En ce qui concerne la représentation des femmes au sein des instances, l’assemblée générale de l’OBFG a adopté cette année une modification de son règlement d’ordre d’intérieur prévoyant que, pour chaque poste vacant, les barreaux veilleraient à présenter dans la mesure du possible au moins deux candidats de sexe différent. L’Ordre des barreaux flamands et barreaux locaux évolue également vers une plus large présence des femmes au sein des organes et au niveau des positions clés. En 2015, 4 bâtonniers sur 10 étaient des femmes alors qu’en 2003, il n’y en avait pas une seule sur 14 bâtonniers.

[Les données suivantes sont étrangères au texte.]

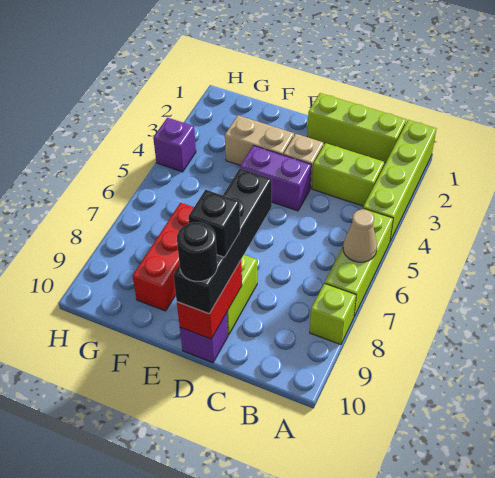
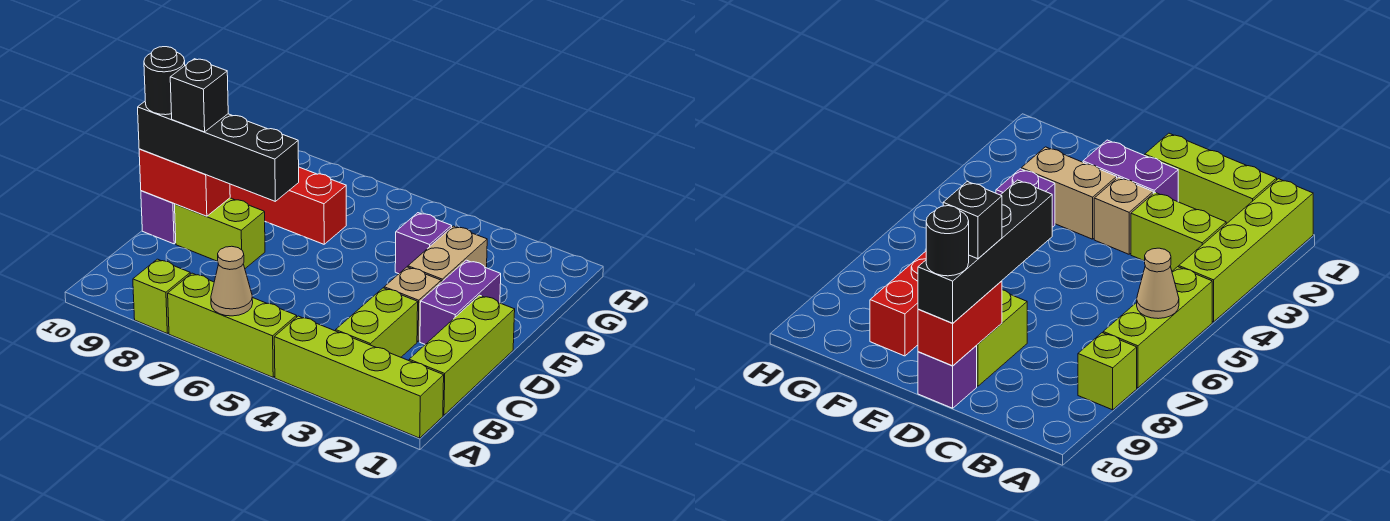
purple brick D4:E4 level 1 -> purple brick D2:E2 level 1
purple brick H4 level 1 -> purple brick F4 level 1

L’OVB veille à une politique de non-discrimination non seulement dans le rapport hommes-femmes mais tend aussi dans la mesure des possibilités à assurer une représentativité de toute forme de différence. Madame Schlitz, prenez donc courage: l’avenir sera très beau!

Ma réplique

Monsieur le ministre, je vous remercie pour cette réponse. En réalité, ce n’est pas avec du courage que l’on parvient à l’égalité mais en prenant des mesures.

En effet, il y a une tendance à la féminisation. On le dit souvent: on peut faire dire ce que l’on veut aux chiffres. Si nous constatons une féminisation des cohortes qui sortent de l’université, on

observe qu’à 30 et 40 ans, le nombre de femmes occupant le métier d’avocat ou des places dans la magistrature décline. C’est d’autant plus visible plus on monte dans la hiérarchie du système judiciaire.

Il me semble important de ne pas nous voiler la face par rapport à ce phénomène et de le prendre à bras-le-corps. Si une femme a été désignée à la Cour de cassation c’est parce qu’aujourd’hui, on a instauré un quota. D’autres quotas devraient être instaurés à d’autres niveaux.

Une association, la Fem&L.A.W , composée de femmes juristes issues de différents horizons, oeuvre pour soutenir et proposer des solutions pour que les métiers d’avocat et de magistrat se féminisent. L’association a été invitée récemment par le conseil d’administration d’avocats.be qui se rend compte des problèmes de genre. Elle a formulé une série de recommandations dont j’ai fait une sélection, recommandations qui pourraient nous concerner:

  • proposer des conférences par et pour les juristes au sujet de l’égalité dans leur propre milieu professionnel;
  • produire et diffuser des documents relatifs aux chiffres et aux droits des femmes au travail de façon large, sous la forme d’une campagne, par exemple;
  • mener des études de fond permettant d’affiner les diagnostics trop restreints actuellement au vu du caractère multifonctionnel de la non- représentation des femmes dans le monde juridique.

Cela permettrait de compléter les informations dont nous disposons ici car, comme vous l’avez dit, nous ne disposons pas des chiffres relatifs à l’écart salarial, par exemple. Sans chiffres, nous ne pouvons correctement appréhender les problèmes.

L’association propose de formuler des propositions concrètes du type aménagement des horaires et des carrières, mise en place d’une garderie au sein du palais de justice pour mieux concilier vie professionnelle et vie de famille, toutes propositions permettant aux femmes de s’épanouir dans leur carrière tout au long de leur vie.